Spin-Valley Polarized Quantum Anomalous Hall Effect and a Valley-Controlled Half Metal in Bilayer Graphene

• Published in: arXiv.org
• Main Authors: Zhai, Xuechao, Blanter, Yaroslav M
• Format: Paper Journal Article
• Language: English
• Published: Ithaca Cornell University Library, arXiv.org 28.04.2020
• Subjects: Antiferromagnetism; Bias; Bilayers; Domain walls; Graphene; Interlayers; Luminous intensity; Physics - Mesoscale and Nanoscale Physics; Quantum Hall effect; Subsystems; Topological insulators
• ISSN: 2331-8422
• DOI: 10.48550/arxiv.1911.05980

We investigate topological phases of bilayer graphene subject to antiferromagnetic exchange field, interlayer bias, and irradiated by light.

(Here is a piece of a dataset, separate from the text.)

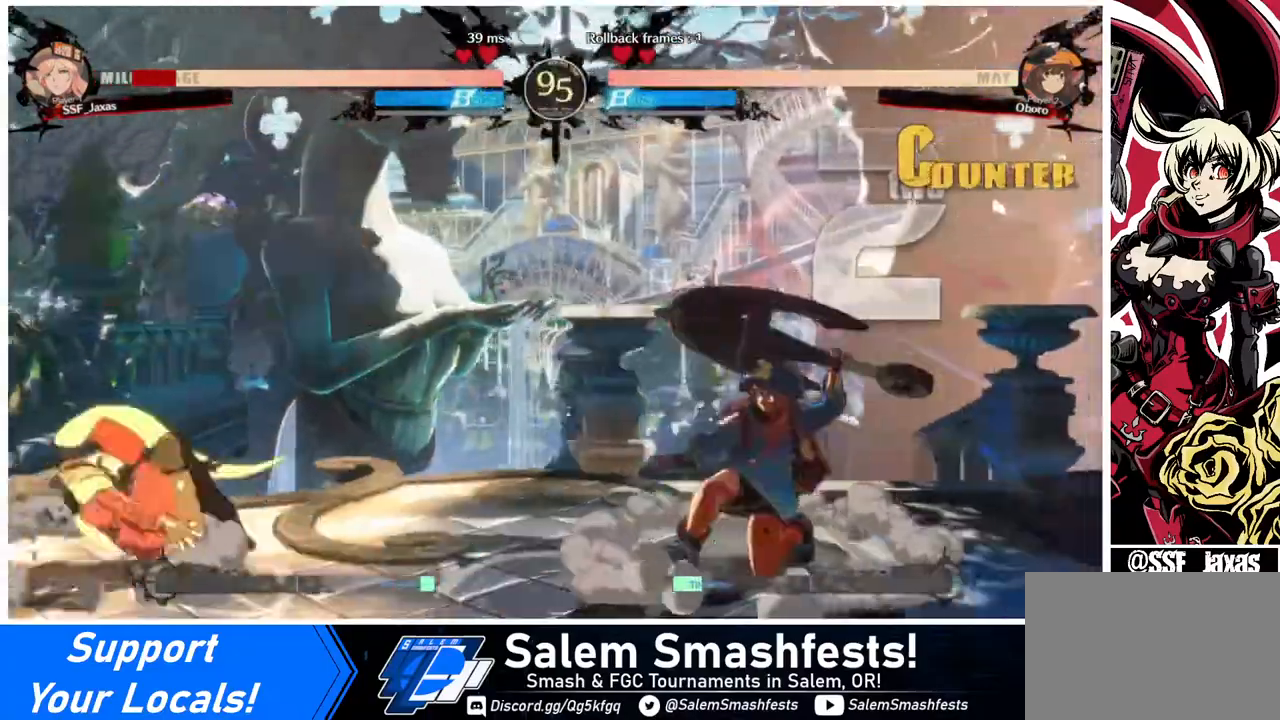
{"buttons": [], "events": [[120, "SQUARE", "down"], [200, "SQUARE", "up"], [400, "DPAD_LEFT", "up"], [400, "DPAD_RIGHT", "down"], [480, "DPAD_RIGHT", "up"]]}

We discover that at finite bias and light intensity the system transitions into a previously unknown spin-valley polarized quantum anomalous Hall (SVP-QAH) insulator state, for which the subsystem of one spin is a valley Hall topological insulator (TI) and that of the other spin is a QAH insulator. We assess the TI phases occurring in the system by analytically calculating the spin-valley dependent Chern number, and characterize them by considering edge states in a nanoribbon. We demonstrate that the SVP-QAH edge states lead to a unique spin rectification effect in a domain wall. Along the phase boundary, we observe a bulk half-metal state with Berry's phase of 2\pi.